The British paper the Independent reported last week that there the toxic hazards in New Orleans that should render the city uninhabitable for a decade, a situation downplayed by the Bush Adminstration.  The lead paragraph states,

Toxic chemicals in the New Orleans flood waters will make the city unsafe for full human habitation for a decade, a US government official has told The Independent on Sunday. And, he added, the Bush administration is covering up the danger.

The official is long-time EPA toxic waste chief investigator Hugh Kaufman.  Kaufman, one of the authors of the original Superfund act, is well-known critic of his own agency.  As far back as 1985, Kaufman was trying to expose weaknesses in the government's protection of the environment.  At that time, the issue was favoritism towards Waste Management, Inc., the country's largest toxic waste disposal company; this was under the Reagan Administration.

In 2002, he told a public hearing that the air quality near the World Trade Center was worse than the EPA admitted, that government agencies did not properly test it, and provided false information to the public. Mother Jones magazine did a story on the following investigation, the disturbing story is online.  He and fellow EPA ombudsman felt that the WTC site was as contaminated as a Superfund site, and should be treated as such. He was removed from his post after filing a Whistleblower suit, and was ordered reinstated. (A bit more on Kaufman in the comments section of this post on Effect Measure.)

The government watchdog group OMB Watch has an online letter you can send to EPA administrator Stephen Johnson asking the EPA to come clean about the toxic aftermath of Hurricane Katrina. 

Comments

The EPA's guarantees of air safety in the aftermath of 9/11 were scandalous.
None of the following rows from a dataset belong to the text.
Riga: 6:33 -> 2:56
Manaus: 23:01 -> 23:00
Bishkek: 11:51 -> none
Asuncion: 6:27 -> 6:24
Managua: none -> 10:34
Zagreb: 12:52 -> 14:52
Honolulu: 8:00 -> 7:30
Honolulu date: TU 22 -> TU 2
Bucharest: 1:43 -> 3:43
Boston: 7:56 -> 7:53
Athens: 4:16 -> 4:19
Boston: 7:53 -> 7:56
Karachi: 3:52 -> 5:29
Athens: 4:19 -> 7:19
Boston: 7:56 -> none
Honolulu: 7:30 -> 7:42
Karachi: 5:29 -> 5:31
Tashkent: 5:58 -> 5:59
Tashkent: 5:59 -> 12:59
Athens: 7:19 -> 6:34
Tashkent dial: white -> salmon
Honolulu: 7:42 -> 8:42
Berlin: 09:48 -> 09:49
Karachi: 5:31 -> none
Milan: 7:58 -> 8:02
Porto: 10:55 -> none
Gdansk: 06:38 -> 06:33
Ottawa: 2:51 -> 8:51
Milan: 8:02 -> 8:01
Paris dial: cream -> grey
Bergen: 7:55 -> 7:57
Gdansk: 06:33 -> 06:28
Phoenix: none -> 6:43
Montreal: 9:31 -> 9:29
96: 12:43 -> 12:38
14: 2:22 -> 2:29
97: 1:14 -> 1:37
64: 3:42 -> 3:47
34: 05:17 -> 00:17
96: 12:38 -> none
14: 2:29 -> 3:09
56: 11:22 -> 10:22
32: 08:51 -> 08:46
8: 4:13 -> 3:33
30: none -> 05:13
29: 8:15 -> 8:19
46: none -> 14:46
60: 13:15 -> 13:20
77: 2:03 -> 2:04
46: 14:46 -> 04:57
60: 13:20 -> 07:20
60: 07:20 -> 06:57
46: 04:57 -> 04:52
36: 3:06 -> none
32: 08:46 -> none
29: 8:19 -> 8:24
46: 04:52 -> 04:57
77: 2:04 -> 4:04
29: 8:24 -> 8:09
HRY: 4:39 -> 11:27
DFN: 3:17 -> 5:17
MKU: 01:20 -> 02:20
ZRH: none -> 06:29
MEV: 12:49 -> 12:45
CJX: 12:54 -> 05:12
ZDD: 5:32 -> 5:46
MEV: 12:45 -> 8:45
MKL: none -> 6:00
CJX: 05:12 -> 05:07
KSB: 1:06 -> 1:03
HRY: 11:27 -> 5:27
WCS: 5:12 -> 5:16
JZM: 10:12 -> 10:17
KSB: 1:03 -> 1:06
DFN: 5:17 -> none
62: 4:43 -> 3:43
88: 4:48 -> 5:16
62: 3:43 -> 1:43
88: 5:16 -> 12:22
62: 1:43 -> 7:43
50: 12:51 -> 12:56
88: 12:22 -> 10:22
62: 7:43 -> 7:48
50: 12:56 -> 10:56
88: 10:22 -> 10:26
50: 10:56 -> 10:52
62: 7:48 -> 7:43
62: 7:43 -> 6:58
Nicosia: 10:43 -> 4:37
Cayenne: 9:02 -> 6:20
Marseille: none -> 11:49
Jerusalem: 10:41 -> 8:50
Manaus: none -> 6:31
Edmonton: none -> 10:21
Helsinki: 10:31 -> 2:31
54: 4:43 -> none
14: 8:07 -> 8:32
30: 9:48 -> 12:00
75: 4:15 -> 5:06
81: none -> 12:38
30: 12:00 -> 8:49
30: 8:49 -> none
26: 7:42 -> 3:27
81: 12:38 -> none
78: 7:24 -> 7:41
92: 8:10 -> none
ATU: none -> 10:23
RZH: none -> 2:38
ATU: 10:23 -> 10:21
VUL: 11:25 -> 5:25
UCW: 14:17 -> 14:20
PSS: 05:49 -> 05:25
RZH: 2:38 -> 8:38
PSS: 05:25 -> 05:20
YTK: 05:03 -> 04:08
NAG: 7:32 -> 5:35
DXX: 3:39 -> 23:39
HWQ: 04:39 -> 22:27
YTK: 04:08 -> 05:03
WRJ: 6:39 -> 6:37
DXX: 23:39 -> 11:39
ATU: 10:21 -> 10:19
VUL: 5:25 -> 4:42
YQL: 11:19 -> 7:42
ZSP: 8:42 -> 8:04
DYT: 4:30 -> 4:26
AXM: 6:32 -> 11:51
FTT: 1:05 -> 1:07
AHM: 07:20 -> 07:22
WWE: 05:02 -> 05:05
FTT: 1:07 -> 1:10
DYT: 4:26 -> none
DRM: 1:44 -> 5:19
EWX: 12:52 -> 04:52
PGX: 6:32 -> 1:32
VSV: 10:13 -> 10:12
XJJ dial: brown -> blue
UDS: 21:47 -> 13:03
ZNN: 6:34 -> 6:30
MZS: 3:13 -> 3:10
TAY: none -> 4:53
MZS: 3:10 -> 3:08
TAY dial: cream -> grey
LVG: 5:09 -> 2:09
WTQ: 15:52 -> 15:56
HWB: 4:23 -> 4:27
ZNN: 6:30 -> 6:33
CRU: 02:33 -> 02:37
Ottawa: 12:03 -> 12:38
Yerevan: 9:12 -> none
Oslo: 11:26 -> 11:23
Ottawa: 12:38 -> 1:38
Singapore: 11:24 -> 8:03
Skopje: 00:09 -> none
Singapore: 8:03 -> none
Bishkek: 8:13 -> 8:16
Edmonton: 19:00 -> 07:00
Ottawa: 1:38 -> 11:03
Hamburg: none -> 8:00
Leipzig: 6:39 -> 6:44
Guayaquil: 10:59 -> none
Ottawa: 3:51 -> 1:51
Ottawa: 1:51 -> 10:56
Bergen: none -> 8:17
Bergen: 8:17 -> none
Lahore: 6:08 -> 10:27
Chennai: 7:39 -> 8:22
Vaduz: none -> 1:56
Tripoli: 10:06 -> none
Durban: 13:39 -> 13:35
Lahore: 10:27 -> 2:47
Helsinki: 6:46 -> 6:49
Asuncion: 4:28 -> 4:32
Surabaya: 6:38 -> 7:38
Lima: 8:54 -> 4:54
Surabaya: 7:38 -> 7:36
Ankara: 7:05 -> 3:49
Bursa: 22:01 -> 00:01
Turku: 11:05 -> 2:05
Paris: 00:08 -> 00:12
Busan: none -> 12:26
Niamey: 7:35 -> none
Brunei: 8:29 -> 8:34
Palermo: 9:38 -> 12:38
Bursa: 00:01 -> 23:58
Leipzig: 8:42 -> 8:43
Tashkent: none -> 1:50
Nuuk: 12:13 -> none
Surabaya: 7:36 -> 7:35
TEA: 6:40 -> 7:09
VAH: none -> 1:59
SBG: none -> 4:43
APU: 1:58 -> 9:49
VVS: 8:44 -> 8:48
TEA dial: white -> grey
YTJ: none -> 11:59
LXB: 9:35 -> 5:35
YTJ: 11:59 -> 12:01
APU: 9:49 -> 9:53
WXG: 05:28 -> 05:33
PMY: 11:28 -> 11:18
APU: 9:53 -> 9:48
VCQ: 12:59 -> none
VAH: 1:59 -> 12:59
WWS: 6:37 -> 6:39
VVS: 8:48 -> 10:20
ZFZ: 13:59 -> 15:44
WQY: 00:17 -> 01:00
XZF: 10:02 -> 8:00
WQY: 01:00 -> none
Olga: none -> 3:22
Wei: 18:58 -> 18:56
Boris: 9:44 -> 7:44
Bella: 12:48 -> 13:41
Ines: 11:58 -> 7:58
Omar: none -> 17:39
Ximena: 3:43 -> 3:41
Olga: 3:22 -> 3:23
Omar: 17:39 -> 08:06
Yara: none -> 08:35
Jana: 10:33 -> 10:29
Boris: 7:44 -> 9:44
I don't know if I would trust the agency this time around without some sort of independent confirmmation. What I don't understand is why the government made safety such a low priority in New York.

I don't think the toxic chemical hazard in New Orleans will be much higher than the toxic chemical hazard in most overpopulated urban communities across the United States, at least after the initial cleanup.

No doubt some homes will be so badly contaminated they'll have to be torn down, but for the most part this urban environment, especially for the poor, will probably be little altered over the long-term.